### AIM OF THE TASK
Reproduce verbatim the passage of the text below on herbs in cattle feed, from "During the literature" up to and including "the milk quality.".

### TEXT SHOWN
┌──

Scientists from Aarhus University have studied a selection of herbs and their potentially beneficial effects in cows.
Grazing cows do not just automatically move to the next patch of grass for their meal. If possible, they will choose a meal containing different kinds of herbs.
A varied diet helps to cover the nutrient requirements of the animals and to maintain their resistance to disease and parasites. The different herbs also have an effect on the milk and meat quality produced.
What are the benefits of the individual herbs?
There is very little documentation in literature on the many alternative plants that farming historically has made use of or that occur naturally in permanent pastures.
“We have therefore reviewed the available knowledge about alternative plants that could potentially be used in organic productions,” explains scientist Klaus Horsted from Aarhus University.
“The ambition with the literature review was to acquire more knowledge about the effect of the herbs on health, productivity and milk quality as part of a larger project on the effect of pasture composition on milk production.”
Herbs are healthy
The scientists have reviewed literature on the herbs garden burnet, nettle, chicory, sainfoin, cock’s head, birdsfoot trefoil, ribwort plantain, dill, fenugreek, caraway, dandelion, parsley and medick.
During the literature review they focused on different plant ingredients, but primarily different phenolic compounds (particularly tannins), phytoestrogens and essential oils.
It appears that a moderate tannin content in the feed can sometimes have a positive effect on animal productivity and health, for example via the effect on protein degradation and to overcome parasite infections.
And there are other compounds in field herbs that can have a positive effect on health, for example for fighting bacterial infections or aiding digestion.
The different mixtures of compounds in the herbs can also affect the quality of the animal product such as the milk quality.
Platform for further investigations
Of all the herbs, chicory is the most studied. It has turned out to be a useful crop in grazing systems, partly because animals like it and eat relatively large quantities of it.
“Sainfoin and plantain also deserve a closer study. The other herbs have not been scrutinised quite as closely but have previously been used to feed livestock and could be used for this again both in connection with grazing and as feed supplements in preserved forage,” the scientists state in their report.

└──

### SUPPLIED DATA
┌──

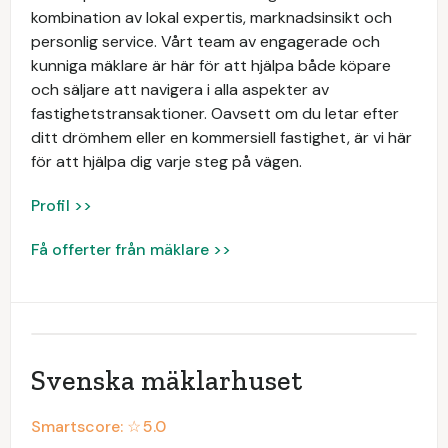
kombination av lokal expertis, marknadsinsikt och
personlig service. Vårt team av engagerade och
kunniga mäklare är här för att hjälpa både köpare
och säljare att navigera i alla aspekter av
fastighetstransaktioner. Oavsett om du letar efter
ditt drömhem eller en kommersiell fastighet, är vi här
för att hjälpa dig varje steg på vägen.
Profil >>
Få offerter från mäklare >>
Svenska mäklarhuset
Smartscore: ☆
5.0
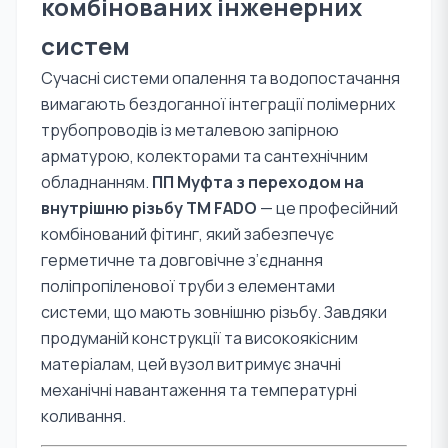
комбінованих інженерних
систем
Сучасні системи опалення та водопостачання
вимагають бездоганної інтеграції полімерних
трубопроводів із металевою запірною
арматурою, колекторами та сантехнічним
обладнанням.
ПП Муфта з переходом на
внутрішню різьбу TM FADO
— це професійний
комбінований фітинг, який забезпечує
герметичне та довговічне з’єднання
поліпропіленової труби з елементами
системи, що мають зовнішню різьбу. Завдяки
продуманій конструкції та високоякісним
матеріалам, цей вузол витримує значні
механічні навантаження та температурні
коливання.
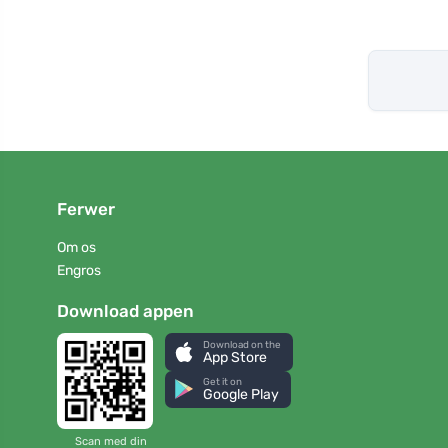
Ferwer
Om os
Engros
Download appen
Download on the
App Store
Get it on
Google Play
Scan med din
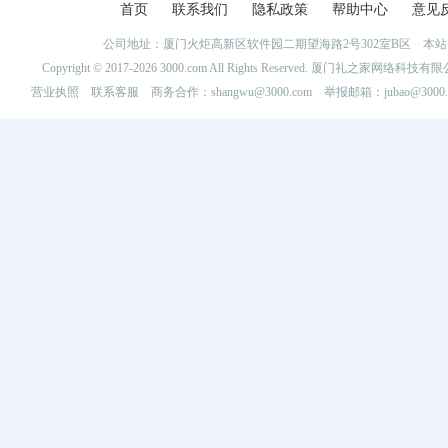
首页
联系我们
隐私政策
帮助中心
意见
公司地址：厦门火炬高新区软件园二期望海路2号302室B区 
Copyright © 2017-2026 3000.com All Rights Reserved. 厦门礼之家网
营业执照
联系客服
商务合作：shangwu@3000.com 举报邮箱：jubao@3000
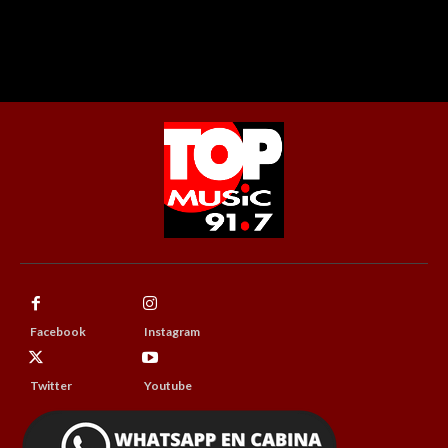
Facebook
Instagram
Twitter
Youtube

└──

### RESPONSE AREA
During the literature review they focused on different plant ingredients, but primarily different phenolic compounds (particularly tannins), phytoestrogens and essential oils.
It appears that a moderate tannin content in the feed can sometimes have a positive effect on animal productivity and health, for example via the effect on protein degradation and to overcome parasite infections.
And there are other compounds in field herbs that can have a positive effect on health, for example for fighting bacterial infections or aiding digestion.
The different mixtures of compounds in the herbs can also affect the quality of the animal product such as the milk quality.